Lecanicillium lecanii is now an approved name of an entomopathogenic fungus species, that was previously widely known as Verticillium lecanii (Zimmerman) Viegas), but is now understood to be an anamorphic form in the Cordyceps group of genera in the Clavicipitaceae. Isolates formerly classified as V. lecanii could be L. attenuatum, L. lecanii, L. longisporum, L. muscarium or L. nodulosum. For example, several recent papers, such as Kouvelis et al. who carried out mitochondrial DNA studies, refer to the name L. muscarium.
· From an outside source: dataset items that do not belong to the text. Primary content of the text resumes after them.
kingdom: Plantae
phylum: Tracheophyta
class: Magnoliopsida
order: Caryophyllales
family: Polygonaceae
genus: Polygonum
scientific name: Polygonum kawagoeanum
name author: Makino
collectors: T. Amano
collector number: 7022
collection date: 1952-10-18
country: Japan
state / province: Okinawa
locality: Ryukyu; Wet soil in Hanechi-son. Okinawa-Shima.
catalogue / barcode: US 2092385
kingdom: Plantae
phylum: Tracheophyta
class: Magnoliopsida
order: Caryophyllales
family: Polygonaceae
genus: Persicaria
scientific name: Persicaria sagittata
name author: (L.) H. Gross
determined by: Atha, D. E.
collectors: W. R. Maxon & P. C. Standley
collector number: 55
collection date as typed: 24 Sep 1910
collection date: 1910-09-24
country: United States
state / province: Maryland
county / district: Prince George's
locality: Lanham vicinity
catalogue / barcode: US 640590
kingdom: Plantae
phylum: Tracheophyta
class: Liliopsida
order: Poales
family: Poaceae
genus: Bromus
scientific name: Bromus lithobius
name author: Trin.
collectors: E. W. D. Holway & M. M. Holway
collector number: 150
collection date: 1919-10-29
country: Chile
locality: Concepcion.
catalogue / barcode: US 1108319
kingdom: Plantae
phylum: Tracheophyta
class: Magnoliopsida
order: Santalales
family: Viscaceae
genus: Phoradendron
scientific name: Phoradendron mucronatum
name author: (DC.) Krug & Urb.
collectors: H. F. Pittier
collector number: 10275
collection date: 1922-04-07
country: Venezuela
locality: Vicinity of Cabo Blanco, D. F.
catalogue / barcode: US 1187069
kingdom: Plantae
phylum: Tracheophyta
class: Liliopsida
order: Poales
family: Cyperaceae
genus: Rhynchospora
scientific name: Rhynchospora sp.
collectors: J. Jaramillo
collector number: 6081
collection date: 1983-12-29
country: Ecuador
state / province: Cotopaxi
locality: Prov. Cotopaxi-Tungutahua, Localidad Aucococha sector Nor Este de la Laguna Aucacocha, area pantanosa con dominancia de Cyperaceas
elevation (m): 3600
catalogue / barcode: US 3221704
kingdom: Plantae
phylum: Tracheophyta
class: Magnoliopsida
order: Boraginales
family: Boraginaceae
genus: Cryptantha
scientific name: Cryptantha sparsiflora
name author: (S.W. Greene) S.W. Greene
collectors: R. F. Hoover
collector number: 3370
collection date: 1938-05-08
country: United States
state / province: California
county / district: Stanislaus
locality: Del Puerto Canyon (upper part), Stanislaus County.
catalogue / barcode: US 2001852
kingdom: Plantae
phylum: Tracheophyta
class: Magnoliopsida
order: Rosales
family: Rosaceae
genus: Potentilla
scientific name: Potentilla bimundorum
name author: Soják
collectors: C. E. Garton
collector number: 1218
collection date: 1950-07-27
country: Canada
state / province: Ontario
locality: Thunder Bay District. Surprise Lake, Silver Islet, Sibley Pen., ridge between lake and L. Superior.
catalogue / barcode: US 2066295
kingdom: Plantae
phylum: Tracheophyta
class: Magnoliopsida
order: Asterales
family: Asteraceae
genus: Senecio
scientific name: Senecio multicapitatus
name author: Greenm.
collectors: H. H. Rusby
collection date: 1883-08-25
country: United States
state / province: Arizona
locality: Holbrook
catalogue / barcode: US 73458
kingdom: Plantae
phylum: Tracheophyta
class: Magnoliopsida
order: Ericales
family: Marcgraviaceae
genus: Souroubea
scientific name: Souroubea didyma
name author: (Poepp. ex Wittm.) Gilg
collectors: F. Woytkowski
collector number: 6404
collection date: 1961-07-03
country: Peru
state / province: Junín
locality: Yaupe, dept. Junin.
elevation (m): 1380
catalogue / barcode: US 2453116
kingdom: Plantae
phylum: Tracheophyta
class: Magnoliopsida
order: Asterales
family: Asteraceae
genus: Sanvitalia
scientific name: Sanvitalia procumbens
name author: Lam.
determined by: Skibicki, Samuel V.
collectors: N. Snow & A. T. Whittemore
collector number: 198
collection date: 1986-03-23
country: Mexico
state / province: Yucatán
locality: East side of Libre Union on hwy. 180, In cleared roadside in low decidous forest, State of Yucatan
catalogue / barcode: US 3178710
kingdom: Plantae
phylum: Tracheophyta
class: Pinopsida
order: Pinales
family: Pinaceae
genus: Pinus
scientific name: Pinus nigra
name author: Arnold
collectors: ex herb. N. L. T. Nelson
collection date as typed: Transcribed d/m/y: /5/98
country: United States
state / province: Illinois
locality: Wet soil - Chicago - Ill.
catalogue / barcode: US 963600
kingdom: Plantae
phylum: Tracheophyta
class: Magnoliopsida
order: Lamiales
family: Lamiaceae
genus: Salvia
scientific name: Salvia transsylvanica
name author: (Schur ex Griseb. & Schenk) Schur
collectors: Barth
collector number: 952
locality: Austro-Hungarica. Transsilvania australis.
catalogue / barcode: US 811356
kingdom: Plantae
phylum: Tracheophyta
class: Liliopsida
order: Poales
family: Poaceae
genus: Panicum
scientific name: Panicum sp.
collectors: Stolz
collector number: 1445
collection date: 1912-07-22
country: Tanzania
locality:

L. lecanii itself appears primarily to be a pathogen of soft scale insects (Coccidae).

==Synonyms==
The Index Fungorum, referring to L. lecanii, lists the following synonyms:
- Cephalosporium coccorum Petch, Trans. Br. mycol. Soc. 10: 175 (1925) [1924]
- Cephalosporium dipterigenum Petch, Naturalist (Hull), ser. 3: 102 (1931)
- Cephalosporium lecanii Zimm., Teysmannia 9: 243 (1898)
- Cephalosporium lecanii f. coccorum (Petch) Bałazy, Borbäsia 14: 132 (1973)
- Cephalosporium subclavatum Petch, Trans. Br. mycol. Soc. 25: 262 (1942) [1941]
- Cordyceps confragosa (Mains) G.H. Sung, J.M. Sung, Hywel-Jones & Spatafora, in Sung, Hywel-Jones, Sung, Luangsa-ard, Shrestha & Spatafora, Stud. Mycol. 57: 49 (2007)
- Sporotrichum lichenicola Berk. & Broome, J. Linn. Soc., Bot. 14(2): 102 (1875)
- Torrubiella confragosa Mains, Mycologia 41(3): 305 (1949)
- Verticillium coccorum (Petch) Westerd., CBS List of Cultures (Baarn): 103 (1935)
- Verticillium lecanii (Zimm.) Viégas, Revista Inst. Café São Paulo 14: 754 (1939)

==Role in Horticulture==
This fungus was first described in 1861 and has a worldwide distribution. Insects are infected when they come into contact with the sticky fungal spores which then grow and invade the body, thus the internal organs are consumed, leading to their death. In horticulture and agriculture, "V. lecanii" isolates were developed for controlling insect pests such as whitefly, thrips and aphids, by RA Hall and HD Burges (scientists at the Glasshouse Crops Research Institute, now Warwick HRI: formerly part of Horticulture Research International). Biological pesticides based on Lecanicillium spp. are now marketed as 'Mycotal' (now L. muscarium) and 'Vertalec' (now L. longisporum) by Koppert in the Netherlands (who provide good illustrations of the fungus). Other products based on these fungi have been developed elsewhere for use in cash crops, oil seeds, soybeans, ornamentals and vegetables.